Очевидно, чтобы придать статье живость, публицист берет два непосредственных примера из немецкой жизни, иллюстрирующих анализируемые им интеллектуальные поиски. Но выбранные примеры довольно странные. Один из них связан с образом некоего проповедника природной жизни, которого он лично встречал в баварской деревне — этот человек, скульптор, разгуливал в одеждах, похожих на индийские сари, и призывал жить на лоне природы, причем пользовался популярностью среди немцев. Обращаясь к личной истории этого модного проповедника, Рейснер делает акцент на том, что тот выбрался из ужасающей бедности, все детство провел в тяжких трудах, и только случай помог ему стать сначала помощником скульптора, затем скульптором, и наконец — модным гуру. Интонация ученого при описании баварского чудака меняется от глубокого сочувствия при описании детства до сарказма по поводу его позднейшего поведения. К подобным гуру, хорошо вписавшимся в тренд, он относит и Айседору Дункан, о которой много читал и слышал, ибо она действительно стала невероятно популярной в Германии с 1902 года. Оптика ученого понятна: с одной стороны, он разоблачает ужасы капитализма, но защищает достижения цивилизации, с другой — осуждает ловкость модных проповедников новых форм жизни и недалекость людей, им доверяющих. Будучи сфокусированным на социально-политических и отчасти антропологических аспектах современной жизни, Рейснер, по всей вероятности, остается безучастным как к зарождению философии нового отношения к телу в Германии и соседних странах в начале XX века, так и к эстетическим поискам того времени. Движение Lebensreform и, в частности, та его часть, которая относилась к Frei Körper Kultur[312]
, судя по всему, его не особенно увлекали. Поэтому примеры, использованные в статье профессора, и выглядят несколько гротескными, выхваченными из контекста, хотя его анализ текстов немецких авторов впечатляет своей обстоятельностью и глубиной.К 1903 году движение «реформы жизни» стало распространяться как в Германии, так и в соседних странах: уже появилась весьма специфическая коммуна Монте-Верита в деревне Аскона в Швейцарии, где собравшиеся представители творческой интеллигенции коллективно искали способы альтернативного образа жизни, проповедовали вегетарианство, нудизм и дискутировали об установлении на земле царства свободы и любви[313]

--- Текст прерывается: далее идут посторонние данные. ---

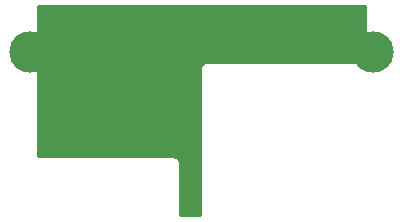
<source format=gtl>
G04 #@! TF.GenerationSoftware,KiCad,Pcbnew,(5.1.0)-1*
G04 #@! TF.CreationDate,2019-09-23T13:59:46-04:00*
G04 #@! TF.ProjectId,RGBMount,5247424d-6f75-46e7-942e-6b696361645f,rev?*
G04 #@! TF.SameCoordinates,Original*
G04 #@! TF.FileFunction,Copper,L1,Top*
G04 #@! TF.FilePolarity,Positive*
%FSLAX46Y46*%
G04 Gerber Fmt 4.6, Leading zero omitted, Abs format (unit mm)*
G04 Created by KiCad (PCBNEW (5.1.0)-1) date 2019-09-23 13:59:46*
%MOMM*%
%LPD*%
G04 APERTURE LIST*
%ADD10C,3.500000*%
%ADD11C,0.250000*%
%ADD12C,0.254000*%
G04 APERTURE END LIST*
D10*
X100000000Y-98500000D03*
X129000000Y-98500000D03*
D11*
X100500000Y-98000000D02*
X100350010Y-98149990D01*
X105000000Y-98000000D02*
X100500000Y-98000000D01*
X128500000Y-98000000D02*
X128649990Y-98149990D01*
X105000000Y-98000000D02*
X128500000Y-98000000D01*
D12*
G36*
X128340001Y-99340000D02*
G01*
X115032419Y-99340000D01*
X115000000Y-99336807D01*
X114967581Y-99340000D01*
X114870617Y-99349550D01*
X114746207Y-99387290D01*
X114631550Y-99448575D01*
X114531052Y-99531052D01*
X114448575Y-99631550D01*
X114387290Y-99746207D01*
X114349550Y-99870617D01*
X114336807Y-100000000D01*
X114340001Y-100032429D01*
X114340000Y-112340000D01*
X112660000Y-112340000D01*
X112660000Y-108032418D01*
X112663193Y-108000000D01*
X112650450Y-107870617D01*
X112612710Y-107746207D01*
X112551425Y-107631550D01*
X112468948Y-107531052D01*
X112368450Y-107448575D01*
X112253793Y-107387290D01*
X112129383Y-107349550D01*
X112032419Y-107340000D01*
X112000000Y-107336807D01*
X111967581Y-107340000D01*
X100660000Y-107340000D01*
X100660000Y-94660000D01*
X128340000Y-94660000D01*
X128340001Y-99340000D01*
X128340001Y-99340000D01*
G37*
X128340001Y-99340000D02*
X115032419Y-99340000D01*
X115000000Y-99336807D01*
X114967581Y-99340000D01*
X114870617Y-99349550D01*
X114746207Y-99387290D01*
X114631550Y-99448575D01*
X114531052Y-99531052D01*
X114448575Y-99631550D01*
X114387290Y-99746207D01*
X114349550Y-99870617D01*
X114336807Y-100000000D01*
X114340001Y-100032429D01*
X114340000Y-112340000D01*
X112660000Y-112340000D01*
X112660000Y-108032418D01*
X112663193Y-108000000D01*
X112650450Y-107870617D01*
X112612710Y-107746207D01*
X112551425Y-107631550D01*
X112468948Y-107531052D01*
X112368450Y-107448575D01*
X112253793Y-107387290D01*
X112129383Y-107349550D01*
X112032419Y-107340000D01*
X112000000Y-107336807D01*
X111967581Y-107340000D01*
X100660000Y-107340000D01*
X100660000Y-94660000D01*
X128340000Y-94660000D01*
X128340001Y-99340000D01*
M02*

</source>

. И если особая культура освобожденного тела окончательно оформилась в Германии только к 1910-м годам[314], то ростки новых идей уже зарождались именно в то время, когда профессор Рейснер находился там[315]. Кроме того, начало века в Германии стало временем женской эмансипации, которая «вошла теперь в каждый аспект современной жизни: юридический, моральный, социальный и сексуальный»[316]. Интерес к Древней Греции (к которому взывала и Дункан), к освобождению женщины, к новому танцу — все это способствовало возникновению своего рода «культа Айседоры», зародившегося в Мюнхене[317].Дункан попала в статью профессора, очевидно, потому, что о ней писали очень много и мнения делились на крайне восторженные и резко критические. Обзор ранних немецких публикаций, сделанный современной немецкой исследовательницей Эвелин Дёрр, показывает, что популярность танцовщицы уже с 1902 года была невероятной как в Австро-Венгрии, так и в Германии, особенно в Мюнхене, считавшемся своего рода центром движения за «реформу жизни»[318]
— там Айседору приняли с особенным энтузиазмом. Аншлаги сопровождали Дункан в Мюнхене начиная с ее самого первого выступления в Кюнстлерхаусе 26 августа 1902 года не только на концертах, но и на публичных лекциях. В Германии танцовщица опубликовала свой первый манифест «Танец будущего»[319], а годом позже открыла свою первую школу в Грюневальде. «Ее появление было воспринято как откровение, ее существование на сцене — как сенсация, и не только потому, что она появлялась босиком, но и потому, что она полностью отделилась от традиционного балета» — так объяснялась популярность танцовщицы в документах, хранящихся в Кюнстлерхаусе[320]. Однако часть сохранившихся рецензий все же оставляет впечатление, что Дункан бросила вызов многим зрителям. Некоторым из них не нравился «сентиментальный и претенциозный эллинизм», странное одеяние танцовщицы, «розовый образ Древней Греции»; Гуго фон Гофмансталь, например, назвал ее «профессором археологии» за страсть к выступлениям на темы античности[321]. Мнения разделились полярно: от уничижительного «танцующая няня» до «жрицы красоты» и женщины, «несущей культуру»[322]. Немецкие мыслители оценивали не только сам танец Дункан, но и оригинальную философию этого танца[323].